The Coolest Star. Literally.

“It seems like once people grow up, they have no idea what’s cool.” –Bill Watterson

Well, at least we can all agree on what’s not cool. The Sun.

Image credit: NASA, from what looks like the Stereo spacecraft.

With a surface temperature of around 6,000 Kelvins, the Sun is one of the hottest objects that we’re all familiar with.

But when it comes to stars, the Sun is merely a “G-type” star. It turns out that there are many types of stars that are — typically — more massive, bluer, and hotter than our Sun.

In fact, O-stars, the hottest type, can have surface temperatures over 40,000 Kelvin, hot enough that they would be classified as “Ultraviolet stars,” if only our eyes could see light that energetic.

But going down in temperature, we find that smaller, less massive stars burn at lower temperatures.

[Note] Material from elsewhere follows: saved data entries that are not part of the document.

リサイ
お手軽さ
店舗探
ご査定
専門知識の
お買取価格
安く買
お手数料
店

Once you get down to below about 40% of the mass of the Sun, you go down to being a red-colored M-star, with a temperature of only around 3,000 Kelvins.

Image credit: David A. Aguilar.

M-stars still burn hydrogen into helium, like our Sun does, but don’t have enough mass to burn anything past that, and will die with the weakest of whimpers, simply contracting and fading away.

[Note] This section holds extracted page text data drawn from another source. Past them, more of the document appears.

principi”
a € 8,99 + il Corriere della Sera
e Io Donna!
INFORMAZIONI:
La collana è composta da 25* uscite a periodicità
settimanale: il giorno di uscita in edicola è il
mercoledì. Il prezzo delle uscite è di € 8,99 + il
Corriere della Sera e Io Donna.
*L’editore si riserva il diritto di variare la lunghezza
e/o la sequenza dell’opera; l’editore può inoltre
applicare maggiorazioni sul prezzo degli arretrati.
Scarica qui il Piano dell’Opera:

But even M-stars need to have at least 7 to 8% of the Sun’s mass in order to be able to make helium in their cores. What happens if you’re less massive than that? Well, we do observe stars even cooler than M-stars, but we’ve had to look very hard to find them.

Dropping dramatically in temperature and brightness, we come to the newest class of stars: brown dwarfs. (That’s dwarfs, not dwarves.) These stars, of spectral type L, T, and (theoretically, thus far) Y, are too small to burn hydrogen into helium. The brighter brown dwarfs can form deuterium, the lightest stable isotope of hydrogen, but the dimmest ones can’t even do that.

Image Credit: Gemini Observatory/Artwork by Jon Lomberg.

Still, there’s a fine line somewhere in between a large planet like Jupiter and a Y-type brown dwarf. And we are starting to figure out just what’s in that grey area.

Image credit: Hallinan et al., NRAO/AUI/NSF.

The lowest temperature brown dwarfs that we’ve discovered out there are right around 500 to 550 Kelvin, like this guy, which makes them much colder than Venus, and barely warmer, on average, than the planet Mercury.

That’s right. We’ve discovered stars that are cooler than some of our planets.

The WISE spacecraft, which took the picture above as its final image, may break this record and discover the first Y-type brown dwarf when its data is completely analyzed. How would this happen?

Image credit: Terry Herter.

All stars made out of atoms that have run out of fuel: Y-type brown dwarfs, stellar corpses (like white dwarfs), etc., contract under their own gravity, and that’s the source of their energy. Although it will take at least hundreds of trillions of years (which is many times the age of the Universe), eventually these stars will shrink to a minimum, most stable configuration. At that point, there will be no energy left to release, and these stars will become black dwarfs, huge clumps of matter with a temperature approaching absolute zero!

So come back again when WISE releases their data, because we just might have a new record-holder!